Faut-il interdire les publicités de voitures à essence ? (2)
28 janvier 2021
Au cours de l’année 2020 au Québec, il s’est vendu près de 20% de voitures neuves en moins qu’en 2019. Malgré cette conjoncture défavorable posée par la pandémie, le constructeur KIA est parvenu à battre le marché en enregistrant une hausse de ses ventes de 4% au Québec comparativement à 2019. Au sommet de son palmarès de vente, son tout nouveau VUS modèle « Seltos ». Quel est le secret du succès de KIA? Dans un communiqué de presse du 13 janvier dernier, KIA attribue sa veine à une savante campagne publicitaire qu’elle décrit sans ambages. Ce billet propose l’analyse critique d’une réussite publicitaire dont on pourrait se passer.
« Le pouvoir d’aider »
À propos du slogan de campagne de KIA, on peut dire qu’aider est effectivement un pouvoir, surtout lorsqu’on est assis sur un capital qui se compte en milliards. Lorsqu’ensuite on fait étalage de sa charité intéressée, la générosité devient vite un faire-valoir. La publicité sert alors à renforcer davantage le pouvoir dont dispose l’entreprise: en aidant les autres (« Kia est là pour vous » était le slogan de campagne au Québec), KIA s’aide elle-même.
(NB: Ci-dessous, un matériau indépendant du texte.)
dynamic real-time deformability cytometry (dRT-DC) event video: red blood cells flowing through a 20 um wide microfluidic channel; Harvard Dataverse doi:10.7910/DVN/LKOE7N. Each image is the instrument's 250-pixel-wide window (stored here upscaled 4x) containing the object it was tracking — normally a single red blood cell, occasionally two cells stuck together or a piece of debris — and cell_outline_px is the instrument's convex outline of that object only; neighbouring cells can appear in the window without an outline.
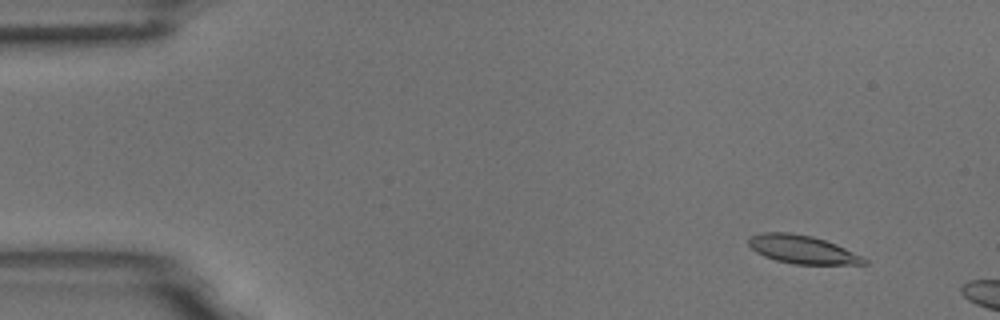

Ainsi, dans la description de la campagne publicitaire dont il est question ici, le fabricant sud-coréen ne se gêne pas pour mettre sur le même pied les stratégies promotionnelles dites classiques (l’embauche comme porte-parole d’une comédienne québécoise bien connue; le choix de la chanson en vogue Bad Guy pour accompagner une vidéo promotionnelle) et les stratégies promotionnelles usant de la charité (soutien à la « lutte contre la faim » en fournissant des voitures KIA à des organismes œuvrant dans le domaine; don de visières de protection à l’Agence de la santé publique du Canada). KIA montre en somme que tout lui paraît utile pour faire la promotion d’une marque, une pandémie et ses conséquences ne faisant pas exception à la règle.
Le constructeur Ford verse lui aussi dans la charité-spectacle, se vantant dans un communiqué d’avoir égalé les quelque 600 000$ donnés par ses employés pour lutter contre la COVID-19, distribuant ainsi 1,13 million de dollars dans 20 pays et 14 États américains. Rayonner dans le plus d’endroits possible a été le mot d’ordre, même si au prorata c’est ultimement 32 000$ qui ont pu être versés à chacune de ces 34 juridictions.
On peut certes voir dans ces pratiques une façon altruiste de canaliser des dépenses publicitaires de toute façon encourues. Or, si l’on garde à l’esprit que l’opération culmine en des ventes accrues de voitures à essence gros format, l’équation qui en ressort laisse perplexe : en contribuant à la lutte contre une crise (visières de protection, dons à des organismes), on en nourrit une autre, celle pas moins grave des changements climatiques.
Et lorsque cette crise climatique s’emballera et engendrera des conséquences désastreuses sur nos sociétés, que feront les KIA et les Ford de ce monde qui, rappelons-le, en auront été directement responsables? Feront-elles des dons publicitaires de masques ou de climatiseurs à l’Agence de santé publique du Canada?
En somme, peut-être que le don duquel nous avons collectivement besoin de la part des constructeurs automobiles ne réside pas dans du matériel de protection ou des ressources contre l’insécurité alimentaire, mais plutôt dans l’arrêt de la promotion agressive de véhicules à essence. Autrement dit, si KIA veut réellement être « là pour [nous] », qu’elle cesse d’encourager l’achat de marchandises qui participent à notre perte.